Are the mentoring opportunities only available in Baltimore? No, these are remote online mentorship opportunities. So if you are an open source developer and are excited about mentoring a young person, it's going to get paid for by the Able Foundation. It's going to get paid for by Posit. So you just get an awesome mentee to work with you for a year. So if you're an open source developer anywhere, please reach out.
And the next question, how have the program graduates been doing long-term? Yeah, they're all over the place. They're doing everything from data science jobs, but the kind of cool thing about it is, you know, people like Devon is working with us. We've got other young people that are working in data science jobs. One has converted to Python, which is great, but, you know, I won't say that too loudly. But then there's also some people that just took the training and then went in a different direction in what they cared about. I think one of the cool things about the program is we're catching young people at a really formative time of their life, so 17 to 23 or so. And I'm sure you all remember, you didn't exactly know what you wanted to do when you were 17. And so data science could be cool for a while and they learn some stuff from us and then they maybe go apply it, you know, the skills they learned somewhere else. And so we have some people that end up in data science careers, some people that go back to school, some people that end up, like, doing something totally different but kind of leveraging the training. But we keep in touch with all of them. And so, you know, I'm always texting with people that have graduated from the program and it's cool to see that community build over time.

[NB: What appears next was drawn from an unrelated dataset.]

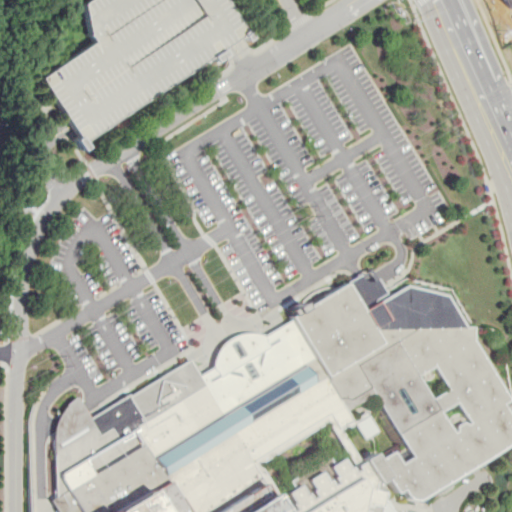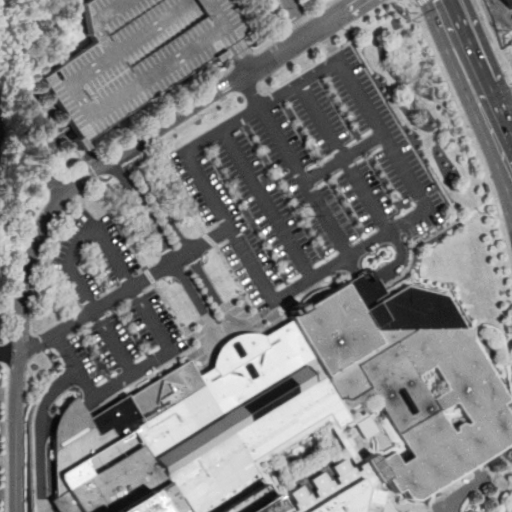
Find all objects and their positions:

And what are some of the challenges you faced in terms of both kind of, like, buy-in and just, like, raising awareness of the program? Yeah. So I think that I tried to highlight a couple of the key issues, but, like, there's been a whole collection of issues in doing this. Everything from, you know, HR problems to legal problems to bureaucratic problems to, like, building data science program problems. And I think the core message, though, is that the thing that helps most is to think about the target at the end. So our goal is to help young people get opportunities. Sometimes that's by building a data science program, but sometimes it's by Ashley and I going to a million HR meetings to try to create a new job code. And so I think thinking about that target, like, what you're trying to create at the end gives you a lot of leeway to do all the things you need to do and then being flexible about learning new things. I think that's been the hard thing for me, definitely. I didn't know the first thing about, you know, I'm a biostatistician. What do I know about any of that? But I'm learning over time, and I feel like having smart people I work with helps.

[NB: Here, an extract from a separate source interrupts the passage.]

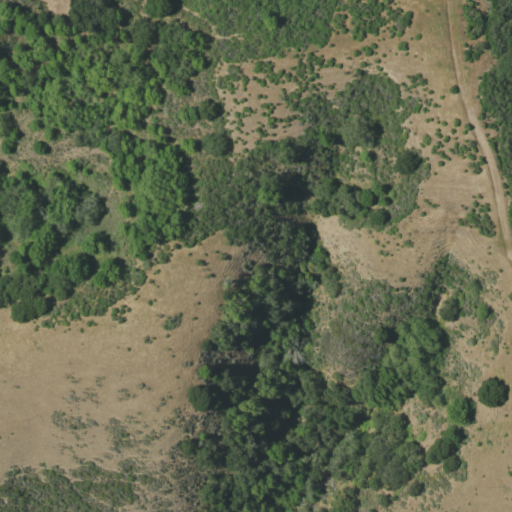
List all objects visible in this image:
road: (476, 130)
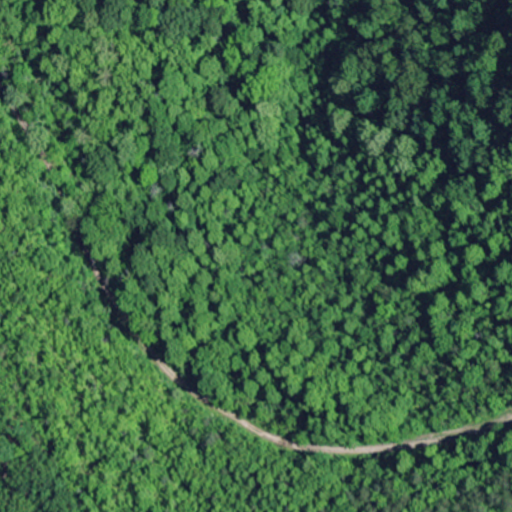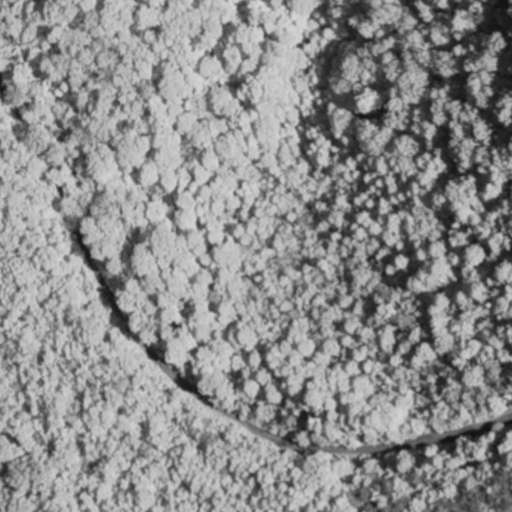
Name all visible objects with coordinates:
road: (54, 343)
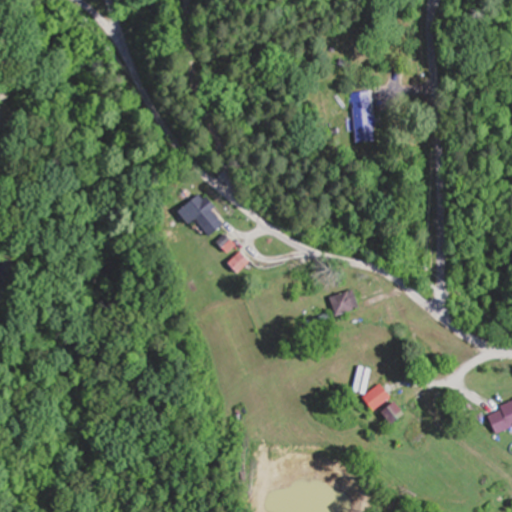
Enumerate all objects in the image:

What about plans as you transition to the Hutch? Yeah, so we're getting ready to be able to run the program in Seattle, so I'm excited about that. And then it's running in New York. We have a couple of other ambitions about starting in a couple of other cities I can't announce quite yet, but that we're going to start soon. And so really now we're at the stage where we're excited about scaling it out. And so it's been running in Baltimore for a few years. It's successful in Baltimore, and I think it's the kind of program that can very easily run in a number of cities around the U.S. that I highlighted. And so we're really in this phase of trying to get connected to the right people who are excited about running those programs. Awesome. Thanks, Jeff. Really, that was, like, just amazing, uplifting keynote. So thank you so much.